### Exercise
Copy out the items word for word, from their first line through the line that contains "Технология погружения СВС", with that line included.
(Information shown begins)
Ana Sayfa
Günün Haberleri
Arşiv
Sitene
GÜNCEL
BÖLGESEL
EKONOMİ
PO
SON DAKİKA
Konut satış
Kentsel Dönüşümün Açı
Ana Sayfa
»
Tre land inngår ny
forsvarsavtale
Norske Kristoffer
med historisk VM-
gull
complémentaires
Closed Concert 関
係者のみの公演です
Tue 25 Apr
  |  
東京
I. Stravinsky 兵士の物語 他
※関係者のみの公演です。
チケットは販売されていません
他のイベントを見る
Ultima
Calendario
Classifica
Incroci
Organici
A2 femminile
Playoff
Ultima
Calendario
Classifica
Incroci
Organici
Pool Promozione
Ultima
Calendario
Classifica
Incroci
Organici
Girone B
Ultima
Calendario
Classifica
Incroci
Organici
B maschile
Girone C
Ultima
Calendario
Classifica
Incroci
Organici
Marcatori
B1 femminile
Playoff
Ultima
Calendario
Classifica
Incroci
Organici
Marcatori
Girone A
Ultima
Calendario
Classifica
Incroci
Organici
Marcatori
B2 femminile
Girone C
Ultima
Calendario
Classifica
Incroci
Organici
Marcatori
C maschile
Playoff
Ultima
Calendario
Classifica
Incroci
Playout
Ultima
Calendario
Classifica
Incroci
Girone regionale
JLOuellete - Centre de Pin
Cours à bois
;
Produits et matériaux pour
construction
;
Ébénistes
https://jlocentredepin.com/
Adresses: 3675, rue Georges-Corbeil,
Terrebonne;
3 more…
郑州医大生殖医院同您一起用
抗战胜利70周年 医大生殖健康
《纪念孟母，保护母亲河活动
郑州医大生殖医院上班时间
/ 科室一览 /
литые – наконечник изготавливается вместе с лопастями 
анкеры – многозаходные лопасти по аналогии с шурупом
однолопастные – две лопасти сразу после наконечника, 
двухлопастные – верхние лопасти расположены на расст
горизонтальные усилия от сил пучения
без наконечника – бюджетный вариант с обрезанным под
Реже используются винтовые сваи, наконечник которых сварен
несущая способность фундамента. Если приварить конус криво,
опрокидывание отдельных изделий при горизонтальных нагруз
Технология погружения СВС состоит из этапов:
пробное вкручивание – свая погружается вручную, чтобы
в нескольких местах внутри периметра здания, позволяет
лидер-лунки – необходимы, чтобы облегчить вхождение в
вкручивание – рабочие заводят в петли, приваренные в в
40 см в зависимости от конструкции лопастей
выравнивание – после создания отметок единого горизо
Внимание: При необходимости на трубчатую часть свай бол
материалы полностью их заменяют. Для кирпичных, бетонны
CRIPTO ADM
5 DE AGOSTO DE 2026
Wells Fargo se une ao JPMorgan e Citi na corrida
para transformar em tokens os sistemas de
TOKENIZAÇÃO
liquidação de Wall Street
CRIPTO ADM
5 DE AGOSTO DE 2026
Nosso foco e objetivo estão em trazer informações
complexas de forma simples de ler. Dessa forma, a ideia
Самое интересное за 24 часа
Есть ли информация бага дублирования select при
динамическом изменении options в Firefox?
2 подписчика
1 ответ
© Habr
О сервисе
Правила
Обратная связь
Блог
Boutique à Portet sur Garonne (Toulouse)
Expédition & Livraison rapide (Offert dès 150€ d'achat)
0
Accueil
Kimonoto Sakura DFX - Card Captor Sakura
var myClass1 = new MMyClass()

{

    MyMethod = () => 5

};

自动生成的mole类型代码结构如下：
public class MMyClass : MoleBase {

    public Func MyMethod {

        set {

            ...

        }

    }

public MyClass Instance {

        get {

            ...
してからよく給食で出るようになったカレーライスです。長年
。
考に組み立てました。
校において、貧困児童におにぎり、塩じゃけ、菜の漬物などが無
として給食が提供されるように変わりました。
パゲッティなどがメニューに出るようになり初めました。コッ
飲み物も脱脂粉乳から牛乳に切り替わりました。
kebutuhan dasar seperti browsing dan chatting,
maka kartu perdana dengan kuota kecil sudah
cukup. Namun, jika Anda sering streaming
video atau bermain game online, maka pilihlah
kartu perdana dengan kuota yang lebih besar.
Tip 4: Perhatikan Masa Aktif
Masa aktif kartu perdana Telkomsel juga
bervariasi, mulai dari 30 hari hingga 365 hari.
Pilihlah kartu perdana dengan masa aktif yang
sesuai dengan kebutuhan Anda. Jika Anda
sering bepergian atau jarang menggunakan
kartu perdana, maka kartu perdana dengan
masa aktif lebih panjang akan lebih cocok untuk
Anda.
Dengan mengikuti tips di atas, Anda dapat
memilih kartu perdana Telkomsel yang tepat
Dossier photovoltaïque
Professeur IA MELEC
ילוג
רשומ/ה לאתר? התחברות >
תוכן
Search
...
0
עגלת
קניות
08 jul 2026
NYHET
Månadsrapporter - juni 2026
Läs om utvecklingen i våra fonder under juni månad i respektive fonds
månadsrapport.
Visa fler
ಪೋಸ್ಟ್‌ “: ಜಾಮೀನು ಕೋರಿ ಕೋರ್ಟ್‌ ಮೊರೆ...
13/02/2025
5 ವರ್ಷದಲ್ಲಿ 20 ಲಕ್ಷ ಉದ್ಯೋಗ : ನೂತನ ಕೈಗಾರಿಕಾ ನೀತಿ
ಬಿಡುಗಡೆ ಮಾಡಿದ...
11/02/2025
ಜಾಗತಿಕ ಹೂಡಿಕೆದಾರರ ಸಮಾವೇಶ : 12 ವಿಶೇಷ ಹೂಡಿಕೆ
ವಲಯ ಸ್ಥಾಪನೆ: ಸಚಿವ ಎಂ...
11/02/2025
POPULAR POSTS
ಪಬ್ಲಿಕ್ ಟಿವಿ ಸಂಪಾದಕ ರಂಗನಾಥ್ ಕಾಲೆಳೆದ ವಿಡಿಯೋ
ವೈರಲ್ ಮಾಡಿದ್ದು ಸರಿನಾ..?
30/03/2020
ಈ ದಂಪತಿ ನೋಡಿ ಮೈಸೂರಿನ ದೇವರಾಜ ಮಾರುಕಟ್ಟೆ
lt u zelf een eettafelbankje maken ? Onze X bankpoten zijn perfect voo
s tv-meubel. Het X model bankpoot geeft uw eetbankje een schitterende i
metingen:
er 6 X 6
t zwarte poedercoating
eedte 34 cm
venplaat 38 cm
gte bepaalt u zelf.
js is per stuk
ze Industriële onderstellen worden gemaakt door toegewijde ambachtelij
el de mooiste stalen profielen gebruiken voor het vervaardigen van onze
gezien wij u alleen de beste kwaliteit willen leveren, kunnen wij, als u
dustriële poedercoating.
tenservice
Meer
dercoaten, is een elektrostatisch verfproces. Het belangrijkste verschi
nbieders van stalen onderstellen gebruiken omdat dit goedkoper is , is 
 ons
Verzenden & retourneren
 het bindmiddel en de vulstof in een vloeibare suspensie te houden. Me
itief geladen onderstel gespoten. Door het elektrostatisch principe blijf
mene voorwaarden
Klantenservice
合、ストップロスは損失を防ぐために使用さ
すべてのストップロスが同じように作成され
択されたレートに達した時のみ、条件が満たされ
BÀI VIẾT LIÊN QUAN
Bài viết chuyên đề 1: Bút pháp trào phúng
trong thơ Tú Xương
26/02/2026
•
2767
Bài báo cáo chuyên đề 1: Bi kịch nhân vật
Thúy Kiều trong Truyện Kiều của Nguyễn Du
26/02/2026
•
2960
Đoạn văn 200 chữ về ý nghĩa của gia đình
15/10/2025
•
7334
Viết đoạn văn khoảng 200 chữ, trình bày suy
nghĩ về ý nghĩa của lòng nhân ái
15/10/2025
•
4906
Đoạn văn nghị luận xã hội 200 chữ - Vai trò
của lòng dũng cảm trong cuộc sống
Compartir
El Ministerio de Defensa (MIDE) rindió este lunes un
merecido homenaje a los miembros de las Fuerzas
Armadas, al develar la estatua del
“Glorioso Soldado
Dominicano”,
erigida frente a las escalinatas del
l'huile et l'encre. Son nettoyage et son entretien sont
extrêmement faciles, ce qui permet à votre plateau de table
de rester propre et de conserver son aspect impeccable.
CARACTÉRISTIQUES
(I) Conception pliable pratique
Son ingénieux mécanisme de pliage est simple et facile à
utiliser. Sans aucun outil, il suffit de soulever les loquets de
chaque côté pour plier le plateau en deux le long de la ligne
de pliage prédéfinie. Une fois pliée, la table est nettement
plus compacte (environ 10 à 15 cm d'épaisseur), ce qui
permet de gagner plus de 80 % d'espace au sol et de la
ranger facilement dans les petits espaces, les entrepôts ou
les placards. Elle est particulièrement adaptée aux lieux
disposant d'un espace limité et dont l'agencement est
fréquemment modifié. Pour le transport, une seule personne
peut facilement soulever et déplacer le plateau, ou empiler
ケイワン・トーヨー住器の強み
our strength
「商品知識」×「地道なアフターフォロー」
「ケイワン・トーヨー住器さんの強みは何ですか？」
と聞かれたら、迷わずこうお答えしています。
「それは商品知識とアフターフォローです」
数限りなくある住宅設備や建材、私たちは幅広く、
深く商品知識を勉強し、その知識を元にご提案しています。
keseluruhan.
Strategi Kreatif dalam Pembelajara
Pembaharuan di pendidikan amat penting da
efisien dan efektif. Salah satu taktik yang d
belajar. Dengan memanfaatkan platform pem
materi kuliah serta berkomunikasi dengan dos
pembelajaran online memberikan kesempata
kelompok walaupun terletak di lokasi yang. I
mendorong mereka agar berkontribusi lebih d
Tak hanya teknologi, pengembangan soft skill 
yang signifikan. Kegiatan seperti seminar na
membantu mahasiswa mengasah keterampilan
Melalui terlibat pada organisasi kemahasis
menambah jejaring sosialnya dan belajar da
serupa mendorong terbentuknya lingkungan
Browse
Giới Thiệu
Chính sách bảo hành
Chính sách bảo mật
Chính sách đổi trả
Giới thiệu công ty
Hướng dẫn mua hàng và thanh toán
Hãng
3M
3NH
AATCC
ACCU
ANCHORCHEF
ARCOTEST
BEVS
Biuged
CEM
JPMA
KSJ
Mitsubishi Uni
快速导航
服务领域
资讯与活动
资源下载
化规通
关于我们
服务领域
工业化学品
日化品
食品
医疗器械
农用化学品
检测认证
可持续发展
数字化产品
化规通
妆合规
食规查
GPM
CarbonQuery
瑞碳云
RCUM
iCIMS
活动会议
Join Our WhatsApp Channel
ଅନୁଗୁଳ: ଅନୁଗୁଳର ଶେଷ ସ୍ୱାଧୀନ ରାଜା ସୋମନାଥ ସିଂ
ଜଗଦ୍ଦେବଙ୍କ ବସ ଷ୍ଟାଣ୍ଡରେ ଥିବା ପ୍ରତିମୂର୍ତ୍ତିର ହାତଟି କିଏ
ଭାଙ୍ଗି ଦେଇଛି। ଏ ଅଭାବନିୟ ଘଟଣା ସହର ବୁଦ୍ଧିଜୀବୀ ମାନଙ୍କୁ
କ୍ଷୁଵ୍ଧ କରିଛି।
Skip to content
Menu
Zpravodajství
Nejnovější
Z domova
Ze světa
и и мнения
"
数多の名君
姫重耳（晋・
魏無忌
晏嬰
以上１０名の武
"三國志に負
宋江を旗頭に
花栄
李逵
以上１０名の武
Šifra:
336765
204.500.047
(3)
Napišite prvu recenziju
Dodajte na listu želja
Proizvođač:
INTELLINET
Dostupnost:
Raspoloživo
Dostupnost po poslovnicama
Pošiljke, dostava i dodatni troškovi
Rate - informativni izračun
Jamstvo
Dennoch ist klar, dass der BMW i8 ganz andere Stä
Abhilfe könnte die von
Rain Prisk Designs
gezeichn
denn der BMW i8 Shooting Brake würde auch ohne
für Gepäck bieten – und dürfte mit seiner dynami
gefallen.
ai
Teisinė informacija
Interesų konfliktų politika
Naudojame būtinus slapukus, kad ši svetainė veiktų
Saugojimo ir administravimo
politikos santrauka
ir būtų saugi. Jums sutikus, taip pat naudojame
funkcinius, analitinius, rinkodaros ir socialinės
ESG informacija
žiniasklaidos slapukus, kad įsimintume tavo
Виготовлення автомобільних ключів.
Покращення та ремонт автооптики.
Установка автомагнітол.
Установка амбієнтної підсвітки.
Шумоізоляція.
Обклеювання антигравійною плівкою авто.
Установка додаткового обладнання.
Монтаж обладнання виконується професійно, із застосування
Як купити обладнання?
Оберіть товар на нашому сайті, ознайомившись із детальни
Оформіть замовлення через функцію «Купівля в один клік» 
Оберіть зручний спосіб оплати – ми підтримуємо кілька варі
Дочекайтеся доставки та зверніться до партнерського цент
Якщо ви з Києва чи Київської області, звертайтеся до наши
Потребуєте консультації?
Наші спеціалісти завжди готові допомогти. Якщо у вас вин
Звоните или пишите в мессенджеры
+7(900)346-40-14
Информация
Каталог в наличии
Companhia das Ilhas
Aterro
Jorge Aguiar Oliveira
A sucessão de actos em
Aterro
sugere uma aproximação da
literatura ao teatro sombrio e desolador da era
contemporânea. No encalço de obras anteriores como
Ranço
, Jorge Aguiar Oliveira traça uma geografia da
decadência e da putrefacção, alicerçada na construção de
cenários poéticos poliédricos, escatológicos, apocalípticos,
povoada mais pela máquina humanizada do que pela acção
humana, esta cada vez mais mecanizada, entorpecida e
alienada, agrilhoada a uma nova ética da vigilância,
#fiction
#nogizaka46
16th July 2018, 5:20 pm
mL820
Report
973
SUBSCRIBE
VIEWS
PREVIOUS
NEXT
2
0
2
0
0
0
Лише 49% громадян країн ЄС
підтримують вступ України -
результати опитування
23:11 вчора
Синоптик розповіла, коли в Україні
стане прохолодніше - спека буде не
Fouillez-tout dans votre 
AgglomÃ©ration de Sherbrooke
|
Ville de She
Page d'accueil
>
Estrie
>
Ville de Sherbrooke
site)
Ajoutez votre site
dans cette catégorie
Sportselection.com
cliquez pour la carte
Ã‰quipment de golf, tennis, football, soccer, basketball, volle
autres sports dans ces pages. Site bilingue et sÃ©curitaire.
(Information shown ends)
### Exercise result
Ana Sayfa
Günün Haberleri
Arşiv
Sitene
GÜNCEL
BÖLGESEL
EKONOMİ
PO
SON DAKİKA
Konut satış
Kentsel Dönüşümün Açı
Ana Sayfa
»
Tre land inngår ny
forsvarsavtale
Norske Kristoffer
med historisk VM-
gull
complémentaires
Closed Concert 関
係者のみの公演です
Tue 25 Apr
  |  
東京
I. Stravinsky 兵士の物語 他
※関係者のみの公演です。
チケットは販売されていません
他のイベントを見る
Ultima
Calendario
Classifica
Incroci
Organici
A2 femminile
Playoff
Ultima
Calendario
Classifica
Incroci
Organici
Pool Promozione
Ultima
Calendario
Classifica
Incroci
Organici
Girone B
Ultima
Calendario
Classifica
Incroci
Organici
B maschile
Girone C
Ultima
Calendario
Classifica
Incroci
Organici
Marcatori
B1 femminile
Playoff
Ultima
Calendario
Classifica
Incroci
Organici
Marcatori
Girone A
Ultima
Calendario
Classifica
Incroci
Organici
Marcatori
B2 femminile
Girone C
Ultima
Calendario
Classifica
Incroci
Organici
Marcatori
C maschile
Playoff
Ultima
Calendario
Classifica
Incroci
Playout
Ultima
Calendario
Classifica
Incroci
Girone regionale
JLOuellete - Centre de Pin
Cours à bois
;
Produits et matériaux pour
construction
;
Ébénistes
https://jlocentredepin.com/
Adresses: 3675, rue Georges-Corbeil,
Terrebonne;
3 more…
郑州医大生殖医院同您一起用
抗战胜利70周年 医大生殖健康
《纪念孟母，保护母亲河活动
郑州医大生殖医院上班时间
/ 科室一览 /
литые – наконечник изготавливается вместе с лопастями 
анкеры – многозаходные лопасти по аналогии с шурупом
однолопастные – две лопасти сразу после наконечника, 
двухлопастные – верхние лопасти расположены на расст
горизонтальные усилия от сил пучения
без наконечника – бюджетный вариант с обрезанным под
Реже используются винтовые сваи, наконечник которых сварен
несущая способность фундамента. Если приварить конус криво,
опрокидывание отдельных изделий при горизонтальных нагруз
Технология погружения СВС состоит из этапов:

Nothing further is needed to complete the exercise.